The team will use a unique 3D-bioprinted platform that is made of stem cell-derived lung cells, procured from the Center for Regenerative Medicine at Boston University, to conduct their research. While Ozbolat's team had previously developed this lung platform and used it for other research, this will be the first time a group of researchers has used a dynamic lung model to investigate virus-bacteria interactions. The platform contains small alveoli sacs, which are air sacs in the lungs.
"The uniqueness of this strategy is we use bioprinting technology, and we build these lung tissues with great precision," Ozbolat said. "We can ventilate these alveolar sacs that we create so they can breathe like the native tissue. The 3D-bioprinted sacs have the similar architecture as the native sacs, and we can easily inject the virus inside."
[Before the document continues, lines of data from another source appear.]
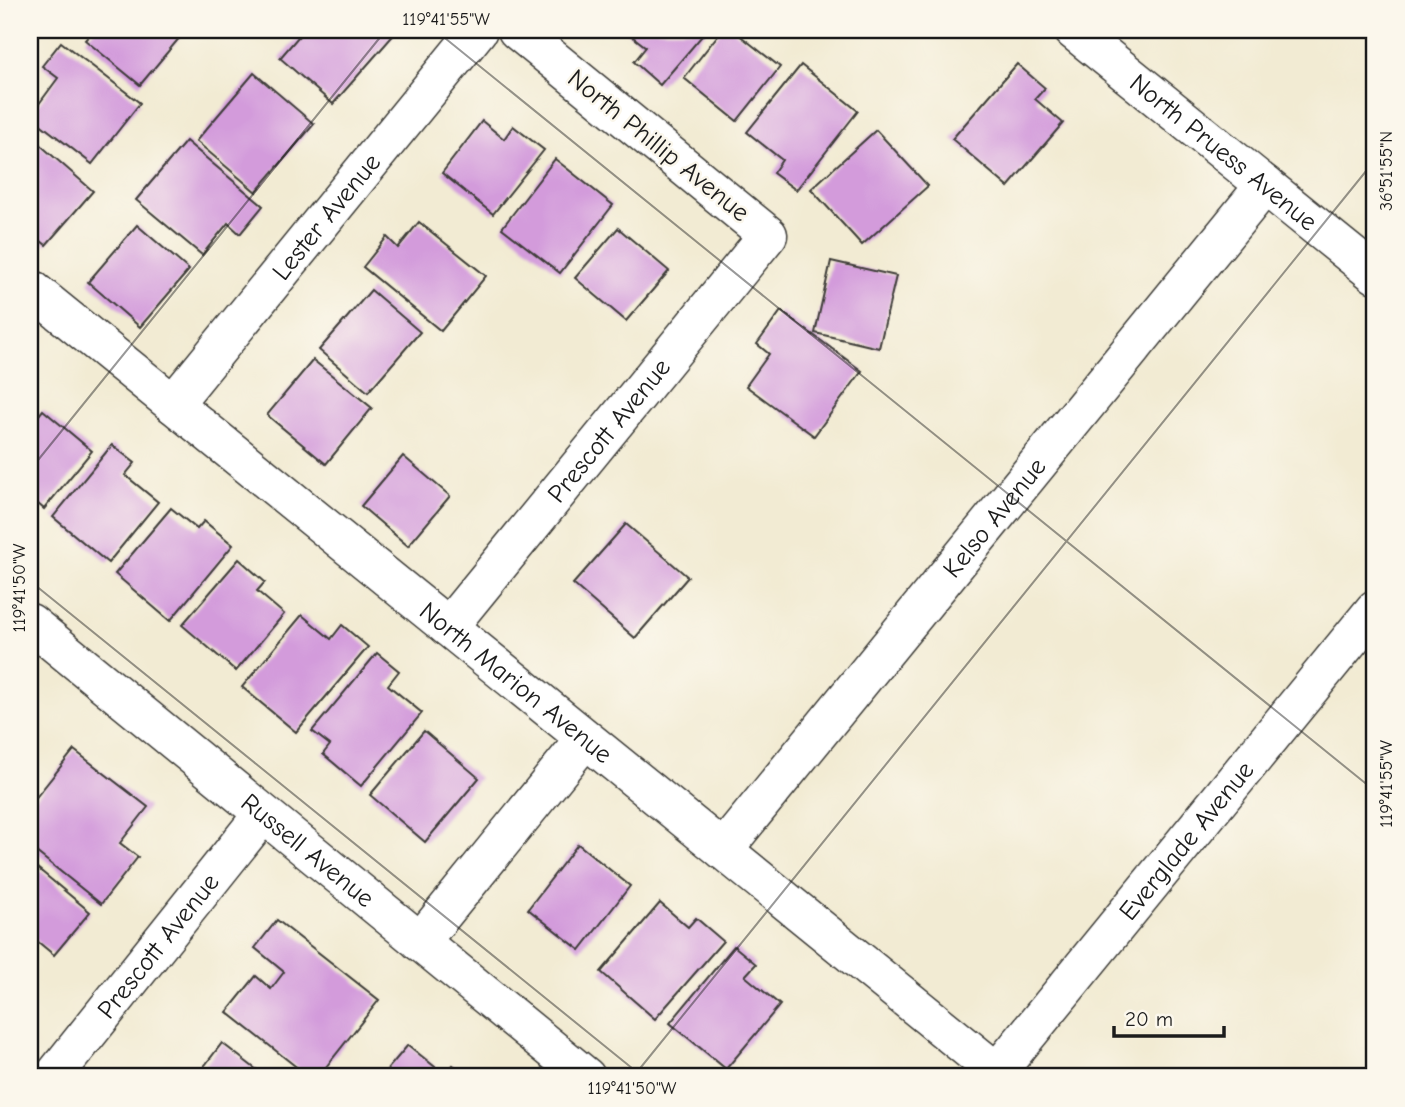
<svg xmlns="http://www.w3.org/2000/svg" width="1405" height="1107" font-family="'Comic Neue',sans-serif">
<style>
.building{fill:#d39bdb}
.lines{fill:none;stroke-linecap:round;stroke-linejoin:round}
.minor-casing{stroke:#3c3b37;stroke-width:41}
.minor{stroke:#fff;stroke-width:38}
.ticks{fill:none;stroke:#1c1c1c;stroke-width:2;stroke-opacity:0.45}
.labels{text-anchor:middle;stroke-width:5;stroke-linejoin:round;paint-order:stroke}
.street-label{font-size:26px;fill:#1c1c1c;stroke:#fbf7ec}
.neatline{fill:none;stroke:#1c1c1c;stroke-width:2.5}
.ticks-label{font-size:18px;text-anchor:middle;fill:#1c1c1c}
</style>
<rect width="100%" height="100%" fill="#fbf7ec"/>
<filter id="ink" filterUnits="userSpaceOnUse"><feTurbulence type="fractalNoise" baseFrequency=".0143" numOctaves="2"/><feDisplacementMap in="SourceGraphic" scale="14" xChannelSelector="R" yChannelSelector="G"/><feConvolveMatrix kernelMatrix="1 2 1 2 8 2 1 2 1" color-interpolation-filters="sRGB"/></filter>
<filter id="wash" filterUnits="userSpaceOnUse"><feTurbulence type="fractalNoise" baseFrequency=".00686" numOctaves="4" result="noise"/><feDisplacementMap in="SourceGraphic" scale="28" xChannelSelector="R" yChannelSelector="G"/><feGaussianBlur stdDeviation="1.57" result="paint"/><feColorMatrix in="noise" values="0 0 0 0 0 0 0 0 0 0 0 0 0 0 0 0 0 1.4 0 .05"/><feComposite in="paint" operator="in"/></filter>
<g filter="url(#wash)">
<rect width="100%" height="100%" fill="#f2ebd3"/>
<g id="blocks">
<g class="building">
<path d="M94 30H186L140 85 85 40Z"/>
<path d="M304 30H398L333 104 280 58Z"/>
<path d="M624 30H707L660 85 634 62 646 47Z"/>
<path d="M722 30H733L780 67 737 121 684 78Z"/>
<path d="M61 42 140 103 92 164 30 116 58 78 42 66Z"/>
<path d="M1017 64 1045 88 1035 99 1063 123 1008 187 952 139Z"/>
<path d="M801 65 858 111 796 190 773 173 782 160 747 132Z"/>
<path d="M254 73 314 124 256 192 196 141Z"/>
<path d="M482 121 504 139 513 126 544 150 493 214 442 173Z"/>
<path d="M876 130 928 186 862 245 811 189Z"/>
<path d="M30 136 93 191 46 245 30 232Z"/>
<path d="M186 141 263 206 240 234 228 223 202 255 136 200Z"/>
<path d="M555 159 613 205 560 273 502 228Z"/>
<path d="M419 222 486 276 441 331 363 267 387 237 398 248Z"/>
<path d="M137 225 189 270 140 327 88 282Z"/>
<path d="M618 228 669 271 626 321 575 278Z"/>
<path d="M831 261 896 276 879 348 815 333Z"/>
<path d="M371 290 420 332 368 392 319 350Z"/>
<path d="M781 311 862 371 814 436 746 386 769 354 757 344Z"/>
<path d="M313 360 372 408 326 464 267 415Z"/>
<path d="M43 410 92 451 44 509 30 497V426Z"/>
<path d="M112 445 135 463 125 475 158 502 108 563 53 517Z"/>
<path d="M403 456 450 496 408 546 361 506Z"/>
<path d="M171 508 197 529 204 521 233 545 170 621 115 574Z"/>
<path d="M626 524 688 577 635 638 573 584Z"/>
<path d="M239 559 265 582 257 591 284 614 236 671 182 625Z"/>
<path d="M302 615 331 639 342 625 368 647 296 732 242 687Z"/>
<path d="M377 653 399 671 388 685 422 713 361 786 323 754 330 745 312 731Z"/>
<path d="M424 731 479 778 425 842 370 795Z"/>
<path d="M74 750 148 807 120 843 138 857 101 904 30 847V805Z"/>
<path d="M578 844 630 886 580 950 528 909Z"/>
<path d="M30 862 90 912 54 955 31 936 30 938Z"/>
<path d="M660 903 688 927 696 918 723 941 655 1019 601 972Z"/>
<path d="M277 920 379 1000 318 1077H309L227 1012 256 976 271 989 284 972 255 948Z"/>
<path d="M734 946 756 964 745 976 780 1005 726 1069 670 1023Z"/>
<path d="M222 1043 266 1077H196Z"/>
<path d="M408 1045 445 1075 453 1065 467 1077H381Z"/>
</g>
</g>
</g>
<g filter="url(#ink)">
<use href="#blocks" fill-opacity="0" stroke="#3c3b37" stroke-width="2"/>
<g class="lines">
<defs>
<g id="minor">
<path id="s1" d="M1073 30 1375 274"/>
<path id="s2" d="M30 288 1003 1077"/>
<path id="s3" d="M173 404 478 30"/>
<path id="s4" d="M30 623 586 1077"/>
<path id="s5" d="M448 627 768 235 517 30"/>
<path id="s6" d="M723 850 1265 185"/>
<path d="M420 942 585 739"/>
<path id="s7" d="M997 1072 1375 609"/>
<path id="s8" d="M53 1077 263 814"/>
</g>
</defs>
<use href="#minor" class="minor-casing"/>
<use href="#minor" class="minor"/>
</g>
</g>
<path class="ticks" d="M435 30 1375 791M30 470 386 30M30 581 643 1077M633 1077 1375 160"/>
<g class="labels">
<g class="street-label">
<text transform="translate(659 145) rotate(39)" y="9">North Phillip Avenue</text>
<text dy="9" stroke="none"><textPath href="#s1" startOffset="194">North Pruess Avenue</textPath></text>
<text dy="9" stroke="none"><textPath href="#s3" startOffset="242">Lester Avenue</textPath></text>
<text dy="9" stroke="none"><textPath href="#s5" startOffset="254">Prescott Avenue</textPath></text>
<text dy="9" stroke="none"><textPath href="#s6" startOffset="429">Kelso Avenue</textPath></text>
<text dy="9" stroke="none"><textPath href="#s2" startOffset="626">North Marion Avenue</textPath></text>
<text dy="9" stroke="none"><textPath href="#s7" startOffset="299">Everglade Avenue</textPath></text>
<text dy="9" stroke="none"><textPath href="#s4" startOffset="359">Russell Avenue</textPath></text>
<text dy="9" stroke="none"><textPath href="#s8" startOffset="168">Prescott Avenue</textPath></text>
</g>
</g>
<rect width="1405" height="1107" fill="none" stroke="#fbf7ec" stroke-width="77"/>
<path d="M1114 1026v10h110v-10" fill="none" stroke="#1c1c1c" stroke-width="3.5"/>
<text x="1125" y="1026" font-size="21" fill="#1c1c1c" stroke="#fbf7ec" stroke-width="5" paint-order="stroke">20 m</text>
<rect x="38" y="38" width="1328" height="1030" class="neatline"/>
<g class="ticks-label">
<text x="446" y="25">119°41'55"W</text>
<text transform="translate(1386 171) rotate(-90)" y="6">36°51'55"N</text>
<text transform="translate(19 588) rotate(-90)" y="6">119°41'50"W</text>
<text transform="translate(1386 784) rotate(-90)" y="6">119°41'55"W</text>
<text x="632" y="1094">119°41'50"W</text>
</g>
</svg>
Ozbolat said that the lung platform in this case only needs to be a small replica, around one millimeter, instead of a full-size lung to test the interplay of the virus and bacteria with the tissue. After Ozbolat constructs the tissues at Penn State, Oh will co-infect them with the flu and microbial pathogens and investigate the human and microbial processes that underlie differences in the virus infection response. She and her team will do this with cutting-edge "multiomics" - a method that involves combining and analyzing datasets from multiple "omes," such as genomes or proteomes - and imaging approaches that simultaneously tackle the mechanisms on both sides of the coin.